▸ RECORDS FOR THE TASK
-------------------------

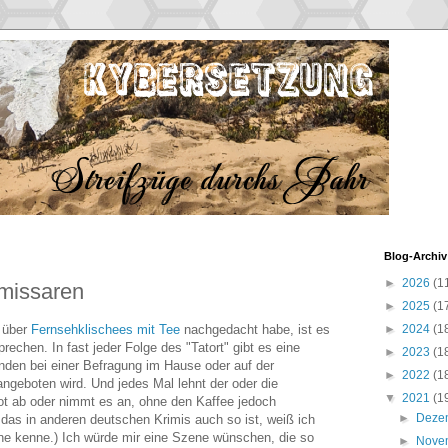
Blog-Archiv
►
2026
(1
missaren
►
2025
(1
 über
Fernsehklischees mit Tee
nachgedacht habe, ist es
►
2024
(1
rechen. In fast jeder Folge des "Tatort" gibt es eine
►
2023
(1
nden bei einer Befragung im Hause oder auf der
►
2022
(1
angeboten wird. Und jedes Mal lehnt der oder die
▼
2021
(1
t ab oder nimmt es an, ohne den Kaffee jedoch
►
Deze
 das in anderen deutschen Krimis auch so ist, weiß ich
eine kenne.) Ich würde mir eine Szene wünschen, die so
►
Nove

-------------------------

If a line in the material above contains the word "oder", copy it.

nden bei einer Befragung im Hause oder auf der
angeboten wird. Und jedes Mal lehnt der oder die
t ab oder nimmt es an, ohne den Kaffee jedoch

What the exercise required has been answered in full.